Delcy Rodríguez é a presidente interina da Venezuela

Fase 3 – Transição política sem previsão de eleições

A terceira etapa do plano americano é a transição política definitiva. O governo Trump, porém, não apresentou um cronograma detalhado e tem evitado mencionar a realização de eleições no curto prazo.

Trump afirmou que “não dá para haver uma eleição agora” e disse que os Estados Unidos precisarão “cuidar do país” até que a Venezuela “volte à saúde”. Washington decidiu apoiar Delcy Rodríguez como presidente interina, descartando um governo liderado pela opositora María Corina Machado.

O governo americano também não reconheceu oficialmente os resultados das eleições de 2024, nas quais uma apuração paralela da oposição indicou vitória do candidato Edmundo González Urrutia.

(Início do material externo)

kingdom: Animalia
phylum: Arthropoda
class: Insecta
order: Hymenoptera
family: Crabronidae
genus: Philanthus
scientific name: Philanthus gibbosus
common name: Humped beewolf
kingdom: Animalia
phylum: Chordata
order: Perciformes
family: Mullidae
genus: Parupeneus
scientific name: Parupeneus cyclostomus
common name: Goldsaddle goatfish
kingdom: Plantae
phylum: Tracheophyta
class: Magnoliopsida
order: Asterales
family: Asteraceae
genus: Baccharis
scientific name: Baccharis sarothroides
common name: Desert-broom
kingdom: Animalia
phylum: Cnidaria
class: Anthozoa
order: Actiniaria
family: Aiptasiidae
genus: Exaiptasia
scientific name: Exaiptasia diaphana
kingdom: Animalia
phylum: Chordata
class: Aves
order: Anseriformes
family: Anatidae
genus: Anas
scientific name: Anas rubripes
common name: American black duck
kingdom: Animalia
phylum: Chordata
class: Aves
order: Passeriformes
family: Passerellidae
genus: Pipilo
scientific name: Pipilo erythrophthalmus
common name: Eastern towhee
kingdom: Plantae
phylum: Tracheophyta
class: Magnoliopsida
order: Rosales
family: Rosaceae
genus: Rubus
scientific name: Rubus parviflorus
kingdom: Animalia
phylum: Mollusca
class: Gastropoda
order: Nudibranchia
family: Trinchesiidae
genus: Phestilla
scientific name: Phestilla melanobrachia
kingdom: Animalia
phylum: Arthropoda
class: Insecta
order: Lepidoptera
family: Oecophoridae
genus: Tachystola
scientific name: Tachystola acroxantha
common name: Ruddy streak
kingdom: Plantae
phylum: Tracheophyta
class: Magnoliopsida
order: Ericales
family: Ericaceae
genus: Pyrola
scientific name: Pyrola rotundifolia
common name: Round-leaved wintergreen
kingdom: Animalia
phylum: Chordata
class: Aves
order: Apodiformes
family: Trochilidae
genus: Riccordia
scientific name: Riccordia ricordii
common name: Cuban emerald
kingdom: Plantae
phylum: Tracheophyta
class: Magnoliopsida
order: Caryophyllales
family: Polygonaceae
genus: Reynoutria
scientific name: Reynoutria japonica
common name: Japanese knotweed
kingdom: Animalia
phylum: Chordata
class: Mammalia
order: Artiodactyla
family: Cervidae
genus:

Trump declarou que Rodríguez “pagará um preço muito alto” caso não coopere com as exigências dos Estados Unidos.

Clima de medo e tensão em Caracas

Enquanto o plano avança no campo diplomático, a população venezuelana vive um cenário de medo e instabilidade. A professora Zuleika Matamoros, que mora no Recife desde 2022, retornou recentemente a Caracas para resolver pendências familiares e documentais e acabou surpreendida pelos bombardeios e pela deposição de Nicolás Maduro.

Moradora do bairro 23 de Enero, um dos mais simbólicos da capital venezuelana, Zuleika relata forte presença militar e de grupos armados. “Está tudo muito militarizado. Tem milícias com metralhadora em todo canto. A sensação é de que tudo pode ser bombardeado de novo”, afirma.

Segundo ela, o clima é de incerteza e abandono, e muitas pessoas pensam em deixar o país. Zuleika diz que sairia da Venezuela na primeira oportunidade, temendo novos ataques e um agravamento da crise humanitária.

Zuleika Matamoros é venezuelana e mora no Recife desde 2022

Críticas ao governo e à oposição

Zuleika afirma que sempre apoiou a Revolução Bolivariana iniciada em 1999, mas diz não se sentir representada pelo governo de Nicolás Maduro. Segundo ela, o ex-presidente adotou práticas autoritárias, enfraqueceu partidos e transferiu os custos da crise para os trabalhadores.

Apesar das críticas ao chavismo, ela também diz não se identificar com a atual oposição venezuelana, que, segundo avalia, defende privatizações amplas e ingerência estrangeira. Para a professora, a saída da crise deveria passar por um processo democrático conduzido pelos próprios venezuelanos.

Bombardeios dos EUA na Venezuela

Repercussão internacional e postura dos EUA

Paralelamente às ações na Venezuela, o governo Trump anunciou a retirada dos Estados Unidos de dezenas de organismos internacionais, incluindo agências da ONU ligadas a direitos humanos, clima e questões sociais. A Casa Branca justificou a decisão afirmando que essas entidades não estariam alinhadas aos interesses nacionais americanos.

Analistas avaliam que as medidas reforçam uma política externa mais unilateral e condicionada aos termos de Washington, marcando uma mudança significativa na relação dos EUA com organismos multilaterais.

O avanço do plano americano para a Venezuela segue gerando forte repercussão internacional e aprofundando as incertezas sobre o futuro político, econômico e social do país.